RS -- Water Bill 3 June 2021

After 25 Years, Veteran Bill Finally Gets Running Water To His Pine Ridge Home

At Running Strong for American Indian Youth® we have been providing water to Native American families on the Pine Ridge Indian Reservation for more than 30 years – ever since we heard from Oglala Sioux Tribal Chief Joe American Horse that access to water was his people’s most pressing need.

First, we delivered it by the truckload to families who would come out to carrying jugs and any other containers they had to fill up with water which would last them a few days. Later, we dug deep water wells providing families with all the water they needed for drinking, cooking, bathing and washing.

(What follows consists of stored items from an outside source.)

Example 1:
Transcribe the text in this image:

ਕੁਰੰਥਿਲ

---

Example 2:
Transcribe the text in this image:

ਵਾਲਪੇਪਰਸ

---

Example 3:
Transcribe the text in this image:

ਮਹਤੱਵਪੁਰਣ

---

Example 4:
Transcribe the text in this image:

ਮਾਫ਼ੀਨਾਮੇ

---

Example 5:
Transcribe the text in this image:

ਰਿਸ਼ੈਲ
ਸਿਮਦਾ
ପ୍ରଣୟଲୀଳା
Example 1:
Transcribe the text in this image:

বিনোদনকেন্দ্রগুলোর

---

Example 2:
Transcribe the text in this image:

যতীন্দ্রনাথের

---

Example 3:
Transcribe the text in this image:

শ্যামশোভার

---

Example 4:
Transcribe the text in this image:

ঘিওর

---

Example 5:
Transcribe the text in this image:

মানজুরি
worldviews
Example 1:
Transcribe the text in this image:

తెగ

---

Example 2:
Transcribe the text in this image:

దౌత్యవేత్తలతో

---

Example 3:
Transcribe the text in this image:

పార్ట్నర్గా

Then, in 2015, we initiated a pilot program – Mni Wiconi (Water is Life) to begin to connect households to the Oglala Sioux Rural Water Supply System main water service line which runs through the reservation.

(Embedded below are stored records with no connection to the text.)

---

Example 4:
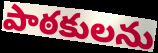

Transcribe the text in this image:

పాఠకులను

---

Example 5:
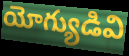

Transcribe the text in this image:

యోగ్యుడివి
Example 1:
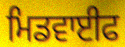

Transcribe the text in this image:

ਮਿਡਵਾਈਫ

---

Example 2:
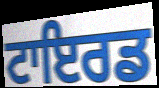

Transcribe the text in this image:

ਟਾਇਰਡ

But the sad fact is that for many, even though the water line crosses through their property, all that fresh, clean treated water is bypassing them because to connect to it a family is responsible for paying the cost for tapping into the water line, running the pipe to their home, installing what is known as a freezeless meter and an outdoor hydrant for those without a septic system.

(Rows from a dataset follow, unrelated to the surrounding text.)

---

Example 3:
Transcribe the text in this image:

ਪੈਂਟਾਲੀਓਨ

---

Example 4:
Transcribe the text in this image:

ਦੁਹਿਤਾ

The average cost is $7,500, — way out of reach for these Pine Ridge families, many who have been on a tribal and/or Indian Health Service waiting list for years.

For more than five years now, we have been working diligently with our Oglala Lakota contractor to connect these families to the water line through the spring, summer and fall months when the ground on the Great Plains isn’t frozen solid and to date we have served more than 150 families through the program.

Among them is Bill of Porcupine who has not had running water for 25 years who applied in May to Running Strong to have an outside hydrant installed at his home which does not have indoor plumbing after learning of our Mni Wiconi project from our contractor who in June ran more than 800 feet of 2-inch PVC water line pipe to his home.

Previously, Bill had been drinking water from a well – but that stopped when it was tested and the water was determined to have high levels of arsenic, above the accepted standards of the Environmental Protection Agency’s Safe Water Drinking Act.

Bill is a 75-year-old disabled elder and a veteran who lives alone who now has access to all the water he needs without having to haul it himself or rely on others to bring it to him. In addition, he has applied to the Veterans Administration for a grant for the purchase of a handicap shower, toilet and sink.

In the next 12 months our goal is to connect 50 more families to the water line, easing a burden that is unimaginable for the vast majority of Americans who take it for granted that all they do for water is turn on a tap in the kitchen or bathroom sink.